Once he released it, the arrow whistled as it shot, hitting the spinapes right at the base of the neck. The beast cried out and fell to the ground.

"That was oddly easy," Timbur remarked. "Aren't spinapes usually a pain-in-the-ass to fight?"

"This one's younger," said Leiytning. "It hasn't even gotten all its fangs yet, much less have the scales thickened enough to provide the armor-like protection we usually see from them."

Timbur unsheathed his machete. "Well, we should kill it while it's down."

He was about to go finish the spinapes, but Leiytning stopped him. He was confused, but then saw the beast rise to its six feet, and hastily ran back into the pine forest.

Leiytning explained, "If they run, spare them."

Timbur sneered, "Always have to be the guiltless one. Honestly, you slaughter orcs and sylphs, but never a damn animal."

"On the contrary, I've killed plenty of muldarchs and kumodins, and other very hostile beings. However, the majority of beasts attack to survive or defend themselves. They don't deserve to be slaughtered for wanting to live, or just being afraid. Simply give them a warning that we are not their prey."

Timbur rolled his eyes. "What are you; a forest keeper, or maybe half elf? No offense intended, but it still seems a little too sparing."

Leiytning's eye narrowed. "I'd expect a forest purebred to be more sparing of these creatures." He sighed, "Honestly, sometimes I think you've learned nothing since you've become a beta."

"I'm not great, I won't argue," Timbur responded. "But with all due respect, you can compare dead vermin to several dead monsters and warriors as your proof that I've learned something then and now."

"I'm not referring to your combat prowess."

Suddenly, Leiytning's threw up a silver dagger.
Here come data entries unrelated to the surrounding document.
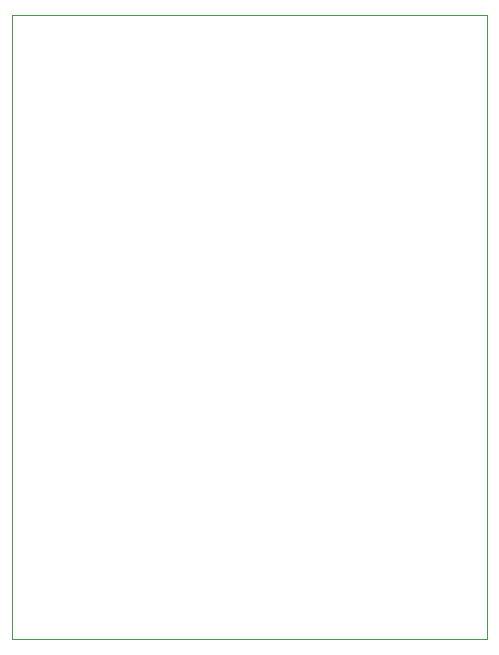
<source format=gbr>
G04 #@! TF.GenerationSoftware,KiCad,Pcbnew,(5.1.5)-3*
G04 #@! TF.CreationDate,2020-08-28T00:05:50-05:00*
G04 #@! TF.ProjectId,video-transceiver,76696465-6f2d-4747-9261-6e7363656976,rev?*
G04 #@! TF.SameCoordinates,Original*
G04 #@! TF.FileFunction,Profile,NP*
%FSLAX46Y46*%
G04 Gerber Fmt 4.6, Leading zero omitted, Abs format (unit mm)*
G04 Created by KiCad (PCBNEW (5.1.5)-3) date 2020-08-28 00:05:50*
%MOMM*%
%LPD*%
G04 APERTURE LIST*
%ADD10C,0.050000*%
G04 APERTURE END LIST*
D10*
X164900000Y-57900000D02*
X124700000Y-57900000D01*
X164900000Y-110700000D02*
X164900000Y-57900000D01*
X124700000Y-110700000D02*
X164900000Y-110700000D01*
X124700000Y-57900000D02*
X124700000Y-110700000D01*
M02*

</source>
Timbur flinched, immediately unsheathing his machete and putting the point toward his throat. But, on second glance, he cringed and shunned himself quick, pulling his blade away.

Leiynting sheathed his weapon. "You've improved much since the Extinction Battle, I won't deny that or tell you not to take pride in it. However, there's more to leadership than being more powerful than others. And when I look at you now, all I see is the same short-tempered, irritable, disdainful mindset that's stayed with you ever since then. You never know who to label as an enemy, or when. Using extreme caution like that is a good way to protect yourself and the others, but it could also lead you to destroy the only thing that will help you in a dire situation, or start trouble you can't finish."
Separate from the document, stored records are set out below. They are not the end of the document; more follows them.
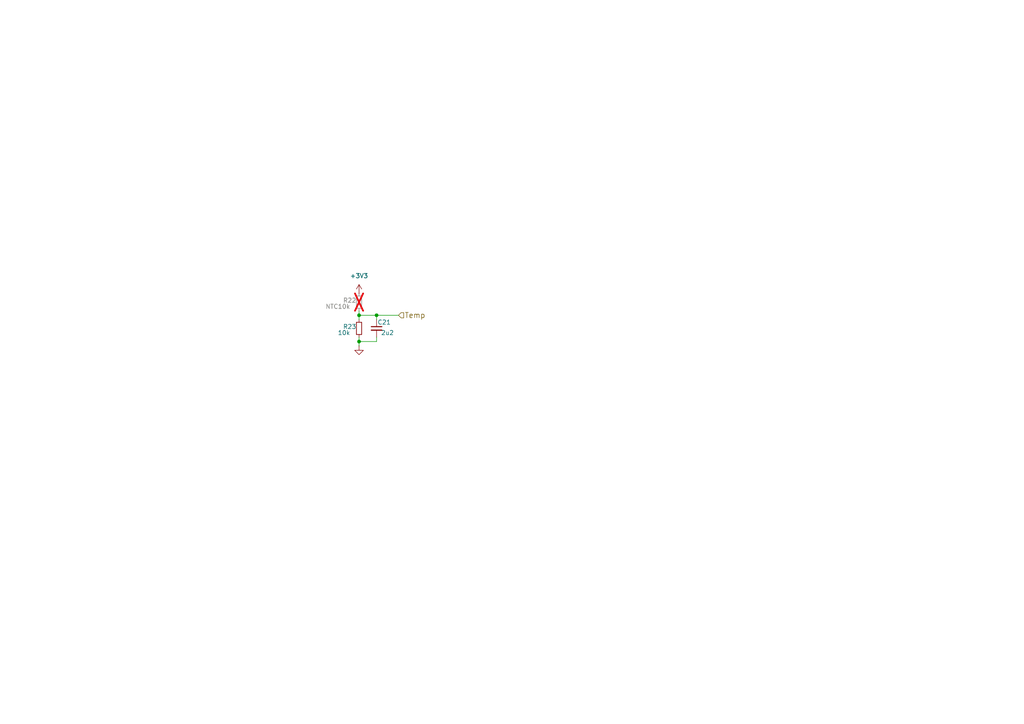
<source format=kicad_sch>
(kicad_sch
	(version 20231120)
	(generator "eeschema")
	(generator_version "8.0")
	(uuid "f30d30a0-3457-4249-984a-f53be5905824")
	(paper "A4")
	
	(junction
		(at 109.22 91.44)
		(diameter 0)
		(color 0 0 0 0)
		(uuid "5e2b40f8-b442-47bd-a785-4ebd127cbb54")
	)
	(junction
		(at 104.14 91.44)
		(diameter 0)
		(color 0 0 0 0)
		(uuid "7ff8143c-f415-439f-a599-54a2511ec3a4")
	)
	(junction
		(at 104.14 99.06)
		(diameter 0)
		(color 0 0 0 0)
		(uuid "e9d53a40-1f11-4a9b-8823-49540df3451e")
	)
	(wire
		(pts
			(xy 104.14 92.71) (xy 104.14 91.44)
		)
		(stroke
			(width 0)
			(type default)
		)
		(uuid "402037f1-cc0d-4f7f-ad87-b73ac31a5d25")
	)
	(wire
		(pts
			(xy 104.14 91.44) (xy 109.22 91.44)
		)
		(stroke
			(width 0)
			(type default)
		)
		(uuid "455f38d2-39ea-4115-afb8-3ae63f078238")
	)
	(wire
		(pts
			(xy 115.57 91.44) (xy 109.22 91.44)
		)
		(stroke
			(width 0)
			(type default)
		)
		(uuid "4cfa641b-66cf-4aae-b8d4-38aa9f86bea2")
	)
	(wire
		(pts
			(xy 109.22 97.79) (xy 109.22 99.06)
		)
		(stroke
			(width 0)
			(type default)
		)
		(uuid "650e83c2-cc8f-4d07-a143-d61082fdba45")
	)
	(wire
		(pts
			(xy 109.22 91.44) (xy 109.22 92.71)
		)
		(stroke
			(width 0)
			(type default)
		)
		(uuid "6a8a9205-b4eb-4087-bbca-160d2eaa9947")
	)
	(wire
		(pts
			(xy 104.14 99.06) (xy 109.22 99.06)
		)
		(stroke
			(width 0)
			(type default)
		)
		(uuid "6d9828bc-7b00-4b59-92b8-95a40890e315")
	)
	(wire
		(pts
			(xy 104.14 91.44) (xy 104.14 90.17)
		)
		(stroke
			(width 0)
			(type default)
		)
		(uuid "9945abe4-9e15-46bb-ae79-0f46748544c7")
	)
	(wire
		(pts
			(xy 104.14 100.33) (xy 104.14 99.06)
		)
		(stroke
			(width 0)
			(type default)
		)
		(uuid "a35d5d54-dfd4-4f0f-9d6e-cff3d250edf4")
	)
	(wire
		(pts
			(xy 104.14 99.06) (xy 104.14 97.79)
		)
		(stroke
			(width 0)
			(type default)
		)
		(uuid "f0d5480b-def5-4e46-9147-1a4204067442")
	)
	(hierarchical_label "Temp"
		(shape input)
		(at 115.57 91.44 0)
		(fields_autoplaced yes)
		(effects
			(font
				(size 1.524 1.524)
			)
			(justify left)
		)
		(uuid "89776322-1f31-4bfd-8cb6-fda3765eab79")
	)
	(symbol
		(lib_id "power:GND")
		(at 104.14 100.33 0)
		(unit 1)
		(exclude_from_sim no)
		(in_bom yes)
		(on_board yes)
		(dnp no)
		(fields_autoplaced yes)
		(uuid "32bdce6b-1aeb-4f31-af94-0f8c3790fbae")
		(property "Reference" "#PWR038"
			(at 104.14 106.68 0)
			(effects
				(font
					(size 1.27 1.27)
				)
				(hide yes)
			)
		)
		(property "Value" "GND"
			(at 104.14 105.41 0)
			(effects
				(font
					(size 1.27 1.27)
				)
				(hide yes)
			)
		)
		(property "Footprint" ""
			(at 104.14 100.33 0)
			(effects
				(font
					(size 1.27 1.27)
				)
				(hide yes)
			)
		)
		(property "Datasheet" ""
			(at 104.14 100.33 0)
			(effects
				(font
					(size 1.27 1.27)
				)
				(hide yes)
			)
		)
		(property "Description" "Power symbol creates a global label with name \"GND\" , ground"
			(at 104.14 100.33 0)
			(effects
				(font
					(size 1.27 1.27)
				)
				(hide yes)
			)
		)
		(pin "1"
			(uuid "929ef11d-9062-4c9f-9766-c97f72f02d4c")
		)
		(instances
			(project "DEV_BLDC"
				(path "/b4cf007e-027e-4437-82ae-2d0c564c268c/f30be36b-b0d8-41c5-b29c-279e8ea9ba22"
					(reference "#PWR038")
					(unit 1)
				)
			)
		)
	)
	(symbol
		(lib_id "power:+3V3")
		(at 104.14 85.09 0)
		(unit 1)
		(exclude_from_sim no)
		(in_bom yes)
		(on_board yes)
		(dnp no)
		(fields_autoplaced yes)
		(uuid "9049097d-3dbd-46ed-9afe-9b39f954cb23")
		(property "Reference" "#PWR039"
			(at 104.14 88.9 0)
			(effects
				(font
					(size 1.27 1.27)
				)
				(hide yes)
			)
		)
		(property "Value" "+3V3"
			(at 104.14 80.01 0)
			(effects
				(font
					(size 1.27 1.27)
				)
			)
		)
		(property "Footprint" ""
			(at 104.14 85.09 0)
			(effects
				(font
					(size 1.27 1.27)
				)
				(hide yes)
			)
		)
		(property "Datasheet" ""
			(at 104.14 85.09 0)
			(effects
				(font
					(size 1.27 1.27)
				)
				(hide yes)
			)
		)
		(property "Description" "Power symbol creates a global label with name \"+3V3\""
			(at 104.14 85.09 0)
			(effects
				(font
					(size 1.27 1.27)
				)
				(hide yes)
			)
		)
		(pin "1"
			(uuid "cb2d1b4a-e896-47ad-aecf-2df045a64379")
		)
		(instances
			(project ""
				(path "/b4cf007e-027e-4437-82ae-2d0c564c268c/f30be36b-b0d8-41c5-b29c-279e8ea9ba22"
					(reference "#PWR039")
					(unit 1)
				)
			)
		)
	)
	(symbol
		(lib_id "Device:R_Small")
		(at 104.14 87.63 0)
		(mirror y)
		(unit 1)
		(exclude_from_sim no)
		(in_bom yes)
		(on_board yes)
		(dnp yes)
		(uuid "95d80c98-6955-4143-bea9-732956de56b2")
		(property "Reference" "R22"
			(at 103.378 87.122 0)
			(effects
				(font
					(size 1.27 1.27)
				)
				(justify left)
			)
		)
		(property "Value" "NTC10k"
			(at 101.6 88.9 0)
			(effects
				(font
					(size 1.27 1.27)
				)
				(justify left)
			)
		)
		(property "Footprint" "Resistor_SMD:R_0603_1608Metric"
			(at 104.14 87.63 0)
			(effects
				(font
					(size 1.27 1.27)
				)
				(hide yes)
			)
		)
		(property "Datasheet" "~"
			(at 104.14 87.63 0)
			(effects
				(font
					(size 1.27 1.27)
				)
				(hide yes)
			)
		)
		(property "Description" "Resistor, small symbol"
			(at 104.14 87.63 0)
			(effects
				(font
					(size 1.27 1.27)
				)
				(hide yes)
			)
		)
		(pin "1"
			(uuid "45bfdc1a-2dba-4f8d-a3d0-6dfe518c0e8c")
		)
		(pin "2"
			(uuid "9f1d5cfe-c1ad-4401-a5ad-e6b5b66c7077")
		)
		(instances
			(project "DEV_BLDC"
				(path "/b4cf007e-027e-4437-82ae-2d0c564c268c/f30be36b-b0d8-41c5-b29c-279e8ea9ba22"
					(reference "R22")
					(unit 1)
				)
			)
		)
	)
	(symbol
		(lib_id "Device:C_Small")
		(at 109.22 95.25 0)
		(unit 1)
		(exclude_from_sim no)
		(in_bom yes)
		(on_board yes)
		(dnp no)
		(uuid "db748d39-5260-41f2-b02b-db968102df04")
		(property "Reference" "C21"
			(at 109.474 93.472 0)
			(effects
				(font
					(size 1.27 1.27)
				)
				(justify left)
			)
		)
		(property "Value" "2u2"
			(at 110.49 96.52 0)
			(effects
				(font
					(size 1.27 1.27)
				)
				(justify left)
			)
		)
		(property "Footprint" "Capacitor_SMD:C_0603_1608Metric"
			(at 109.22 95.25 0)
			(effects
				(font
					(size 1.27 1.27)
				)
				(hide yes)
			)
		)
		(property "Datasheet" "~"
			(at 109.22 95.25 0)
			(effects
				(font
					(size 1.27 1.27)
				)
				(hide yes)
			)
		)
		(property "Description" "Unpolarized capacitor, small symbol"
			(at 109.22 95.25 0)
			(effects
				(font
					(size 1.27 1.27)
				)
				(hide yes)
			)
		)
		(pin "1"
			(uuid "20de56b1-ad3c-455c-8fd8-320bdd11358e")
		)
		(pin "2"
			(uuid "f55131ec-db6b-4a67-9f59-e6d5a5dfdecf")
		)
		(instances
			(project "DEV_BLDC"
				(path "/b4cf007e-027e-4437-82ae-2d0c564c268c/f30be36b-b0d8-41c5-b29c-279e8ea9ba22"
					(reference "C21")
					(unit 1)
				)
			)
		)
	)
	(symbol
		(lib_id "Device:R_Small")
		(at 104.14 95.25 0)
		(mirror y)
		(unit 1)
		(exclude_from_sim no)
		(in_bom yes)
		(on_board yes)
		(dnp no)
		(uuid "e4044606-af34-4048-b663-ceb368fbbf81")
		(property "Reference" "R23"
			(at 103.378 94.742 0)
			(effects
				(font
					(size 1.27 1.27)
				)
				(justify left)
			)
		)
		(property "Value" "10k"
			(at 101.6 96.52 0)
			(effects
				(font
					(size 1.27 1.27)
				)
				(justify left)
			)
		)
		(property "Footprint" "Resistor_SMD:R_0603_1608Metric"
			(at 104.14 95.25 0)
			(effects
				(font
					(size 1.27 1.27)
				)
				(hide yes)
			)
		)
		(property "Datasheet" "~"
			(at 104.14 95.25 0)
			(effects
				(font
					(size 1.27 1.27)
				)
				(hide yes)
			)
		)
		(property "Description" "Resistor, small symbol"
			(at 104.14 95.25 0)
			(effects
				(font
					(size 1.27 1.27)
				)
				(hide yes)
			)
		)
		(pin "1"
			(uuid "6a98d8ea-2c7c-4d47-8888-f0ad20533631")
		)
		(pin "2"
			(uuid "b6aba65d-57ae-4d5b-801e-fb67b4040db2")
		)
		(instances
			(project "DEV_BLDC"
				(path "/b4cf007e-027e-4437-82ae-2d0c564c268c/f30be36b-b0d8-41c5-b29c-279e8ea9ba22"
					(reference "R23")
					(unit 1)
				)
			)
		)
	)
)

</source>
Timbur sighed, "Apologies, master."

Leiytning's ear twitched. "Don't start that. And to attempt changing that mindset, you can get this recent lesson in your head. While there are many who will argue, monsters are to be killed without mercy. Beasts should only be killed if necessary."

Timbur gained a sly look. "Keep telling yourself that, and see if you can say it when you're in a master spinapes's jaws. Or Echo's, perhaps?"

"Drag Echo into this, and I'll throw you in his cell," Leiytning retorted.

Timbur shuddered at the mere thought. "Very well."